Max Murray plucked at the bass; Mike Noonan shifted between the marimba and piano, spinning his sticks like they were chopsticks; Todd Harrison did the drums and percussion. In their midst Lagana bounced nimbly through a variety of guitars, including electric. His work on the latter, though full of the shifty chord changes and loose tempo jazz is known for, brought back Lagana’s early rock influences, if only to the slightest degree.

Recorded over the last 13 months, Patuxent mingles sounds and influences ranging from traditional jazz to Afro-Cuban and folk styles.

Playing in front of “all of his closest fans,” Lagana was nervous but friendly, filling in the spaces between songs with banter and jokes like “Mom, you’re supposed to clap for that one.”

Rams Head Onstage is Chesapeake Country’s premier stage, a place you typically go to hear national and regional acts, not local ones. Local musicians consider themselves lucky to open for the big boys at Rams Head Onstage.

“I feel very blessed to be one of the few local acts they have allowed to headline Onstage,” said Lagana, who worked his way to the big time from Rams Head’s outlying location in Savage.

Concert-goers had varied reasons for coming out to hear the album on its live debut night. “My drum teacher told me to come out,” said Cam Aiken, a mechanic from Silver Spring.

Most had longer ties to Lagana.

Linda Giuffre of Davidsonville, for example, recalled hearing Lagana when he was a 16-year-old dating her daughter and playing guitar in her living room.
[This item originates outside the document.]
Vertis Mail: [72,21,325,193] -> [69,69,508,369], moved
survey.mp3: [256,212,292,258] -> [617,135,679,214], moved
She said it came as no surprise that Lagana made a career of the guitar, though she wonders about a music form with no words.

John DeHan, an engineer from Gambrills, came similarly suspicious of jazz only to be won over by the show’s first set.
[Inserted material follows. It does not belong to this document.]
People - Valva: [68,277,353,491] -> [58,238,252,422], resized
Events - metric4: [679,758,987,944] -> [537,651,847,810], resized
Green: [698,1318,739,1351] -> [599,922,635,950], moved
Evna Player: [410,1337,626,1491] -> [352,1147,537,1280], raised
“They have a good mix in their music,” DeHan said. “He’s confident and pretty stylish in his technique.”

“It was awesome,” said Jimi HaHa of Jimmie’s Chicken Shack, there to help with the digital recording of the evening.
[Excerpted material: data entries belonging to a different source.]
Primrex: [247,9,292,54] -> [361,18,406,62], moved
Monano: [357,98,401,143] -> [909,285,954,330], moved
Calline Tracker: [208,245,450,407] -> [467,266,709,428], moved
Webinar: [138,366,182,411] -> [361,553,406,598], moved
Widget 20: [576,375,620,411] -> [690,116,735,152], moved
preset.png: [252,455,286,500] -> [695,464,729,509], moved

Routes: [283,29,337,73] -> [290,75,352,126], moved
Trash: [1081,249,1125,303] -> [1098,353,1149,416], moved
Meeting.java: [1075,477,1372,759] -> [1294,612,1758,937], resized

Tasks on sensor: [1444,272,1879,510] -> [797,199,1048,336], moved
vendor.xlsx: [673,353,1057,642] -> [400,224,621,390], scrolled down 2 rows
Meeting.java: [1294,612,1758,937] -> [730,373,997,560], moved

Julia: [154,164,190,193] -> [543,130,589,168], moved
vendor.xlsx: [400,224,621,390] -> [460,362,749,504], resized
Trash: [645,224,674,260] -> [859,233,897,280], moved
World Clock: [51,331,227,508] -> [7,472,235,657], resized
Returning for the second set, Lagana opened with “North End,” a slow contemplative number with a lullaby-like quality, which Lagana said drew on memories of his days in Boston studying at the Berklee School of Music.

After going through some harder tempo numbers such as “Mantris” (named through a typo) and a fair bit of improv between the band members, Lagana finished the evening with “Ginga,” the encore, dedicating it to Giuffre.

“We put this last song in for her so she can’t tell me anymore we don’t have any words,” Lagana joked before going into the African-influenced upbeat chant song. “Only the words aren’t in English.”

“Ginga” is named for the Portuguese word for groove, and not a similar word in Spanish with far different connotations, Lagana said in an interview after the show.

Lagana grew up in Davidsonville, not far from the Patuxent River, where he used to fish as a child and which lent its name to this album. After a year at Anne Arundel Community College, in 1988 he went to Berklee, which he credits with teaching him about the workings of music.

After a stint at Walt Disney World — a “drag,” pronounced Lagana, aside from the musicians who visited as guest performers — Lagana returned to Maryland, where he has been making his living as a full-time musician since 1993.

Back in the Annapolis area, Lagana met jazz guitarist Charlie Byrd, who he credits with “getting the ball rolling for me in this town.” Byrd told him, “If you are afforded the luxury of being a full-time musician, you owe it to your audience to get better every day.”

Patuxent, funded by Lagana, was recorded at Gizmo Recording Studios in Silver Spring.

Of his opening night sell-out, Lagana said, “I never expected it. That was fabulous. The Rams Head has asked us back to headline another show in about six months, so we’re gonna do it all over again.”

The lingering sweetness of a night of success has whetted the young musician’s appetite. “I think the one thing this opening has given me is more drive to succeed, and more willingness to sacrifice other things for my career,” Lagana says. “I have been given a small taste of it, and my mouth is watering for more.”